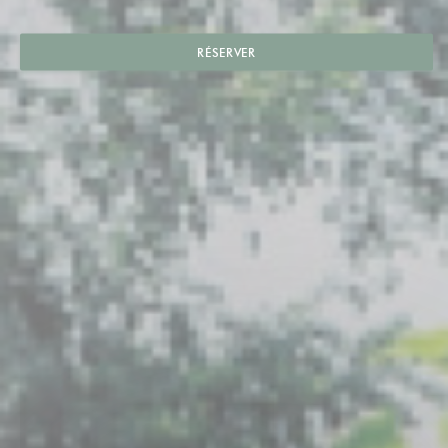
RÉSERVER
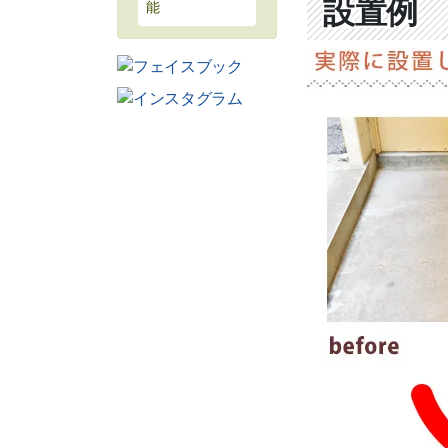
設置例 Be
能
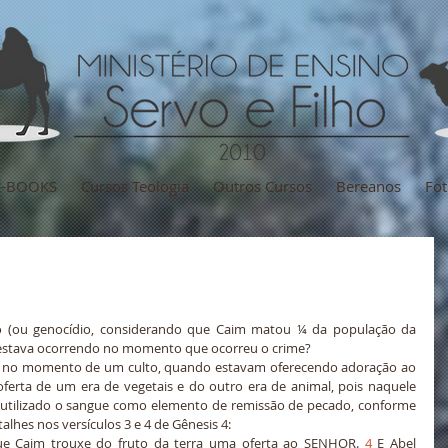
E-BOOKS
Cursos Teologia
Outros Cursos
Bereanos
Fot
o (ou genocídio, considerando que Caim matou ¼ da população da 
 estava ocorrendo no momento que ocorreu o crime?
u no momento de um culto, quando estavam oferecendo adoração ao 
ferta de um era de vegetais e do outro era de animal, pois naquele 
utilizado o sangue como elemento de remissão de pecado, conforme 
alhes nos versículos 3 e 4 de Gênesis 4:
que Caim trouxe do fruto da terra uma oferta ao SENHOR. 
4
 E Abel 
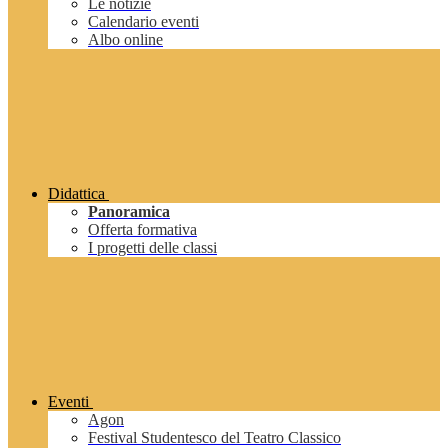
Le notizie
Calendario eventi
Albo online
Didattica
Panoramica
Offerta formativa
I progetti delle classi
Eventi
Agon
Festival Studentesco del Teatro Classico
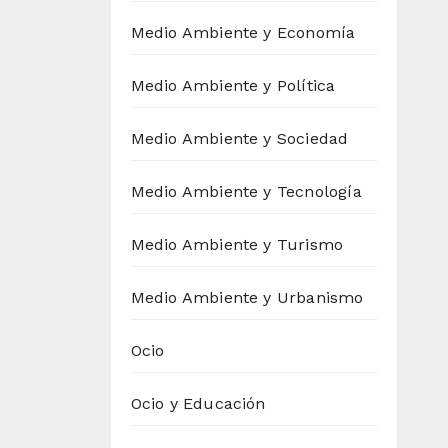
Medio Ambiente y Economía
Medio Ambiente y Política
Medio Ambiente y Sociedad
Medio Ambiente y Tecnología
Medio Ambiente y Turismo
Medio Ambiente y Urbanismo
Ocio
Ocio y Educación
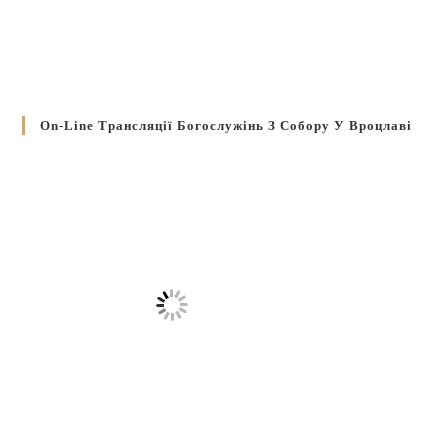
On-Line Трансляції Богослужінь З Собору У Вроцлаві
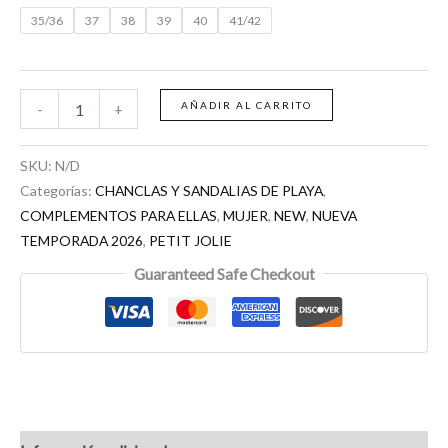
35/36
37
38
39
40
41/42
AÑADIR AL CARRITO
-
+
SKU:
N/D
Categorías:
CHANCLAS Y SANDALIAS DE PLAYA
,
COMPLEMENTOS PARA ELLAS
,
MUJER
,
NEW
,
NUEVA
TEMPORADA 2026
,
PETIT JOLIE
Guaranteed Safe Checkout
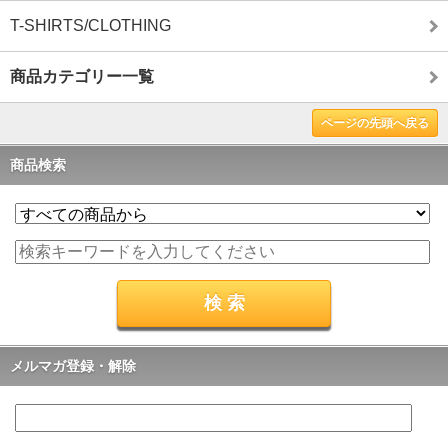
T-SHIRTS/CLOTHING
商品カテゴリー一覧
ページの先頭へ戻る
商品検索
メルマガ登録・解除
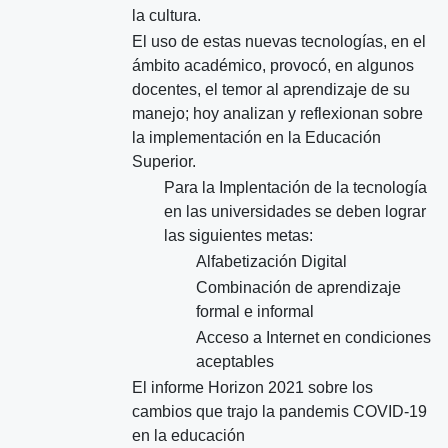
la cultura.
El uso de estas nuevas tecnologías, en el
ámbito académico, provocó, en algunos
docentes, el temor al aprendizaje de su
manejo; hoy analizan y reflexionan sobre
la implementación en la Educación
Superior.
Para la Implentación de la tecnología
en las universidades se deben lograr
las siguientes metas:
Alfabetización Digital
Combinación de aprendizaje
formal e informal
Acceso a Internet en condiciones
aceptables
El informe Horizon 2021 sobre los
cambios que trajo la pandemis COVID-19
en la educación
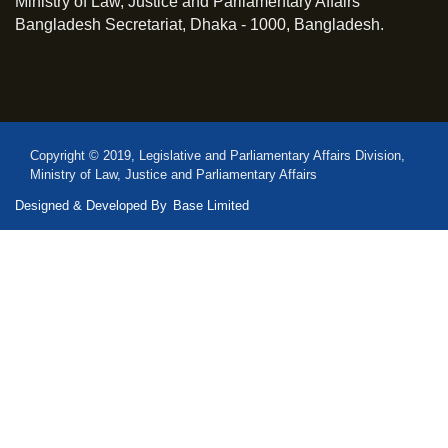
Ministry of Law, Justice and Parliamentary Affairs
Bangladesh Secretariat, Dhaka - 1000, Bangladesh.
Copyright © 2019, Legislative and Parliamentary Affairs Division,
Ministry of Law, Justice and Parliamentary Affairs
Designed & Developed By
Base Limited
============
* What you need to do *
Reproduce, word for word and line by line, the text read from every one of the items above. Leave the pictures out of your answer.

* Your response *
RÉSERVER
設置例 Be
能
E-BOOKS
Cursos Teologia
Outros Cursos
Bereanos
Fot
o (ou genocídio, considerando que Caim matou ¼ da população da 
 estava ocorrendo no momento que ocorreu o crime?
u no momento de um culto, quando estavam oferecendo adoração ao 
ferta de um era de vegetais e do outro era de animal, pois naquele 
utilizado o sangue como elemento de remissão de pecado, conforme 
alhes nos versículos 3 e 4 de Gênesis 4:
que Caim trouxe do fruto da terra uma oferta ao SENHOR. 
4
 E Abel 
Le notizie
Calendario eventi
Albo online
Didattica
Panoramica
Offerta formativa
I progetti delle classi
Eventi
Agon
Festival Studentesco del Teatro Classico
Medio Ambiente y Economía
Medio Ambiente y Política
Medio Ambiente y Sociedad
Medio Ambiente y Tecnología
Medio Ambiente y Turismo
Medio Ambiente y Urbanismo
Ocio
Ocio y Educación
On-Line Трансляції Богослужінь З Собору У Вроцлаві
35/36
37
38
39
40
41/42
AÑADIR AL CARRITO
-
+
SKU:
N/D
Categorías:
CHANCLAS Y SANDALIAS DE PLAYA
,
COMPLEMENTOS PARA ELLAS
,
MUJER
,
NEW
,
NUEVA
TEMPORADA 2026
,
PETIT JOLIE
Guaranteed Safe Checkout
T-SHIRTS/CLOTHING
商品カテゴリー一覧
ページの先頭へ戻る
商品検索
メルマガ登録・解除
la cultura.
El uso de estas nuevas tecnologías, en el
ámbito académico, provocó, en algunos
docentes, el temor al aprendizaje de su
manejo; hoy analizan y reflexionan sobre
la implementación en la Educación
Superior.
Para la Implentación de la tecnología
en las universidades se deben lograr
las siguientes metas:
Alfabetización Digital
Combinación de aprendizaje
formal e informal
Acceso a Internet en condiciones
aceptables
El informe Horizon 2021 sobre los
cambios que trajo la pandemis COVID-19
en la educación
Ministry of Law, Justice and Parliamentary Affairs
Bangladesh Secretariat, Dhaka - 1000, Bangladesh.
Copyright © 2019, Legislative and Parliamentary Affairs Division,
Ministry of Law, Justice and Parliamentary Affairs
Designed & Developed By
Base Limited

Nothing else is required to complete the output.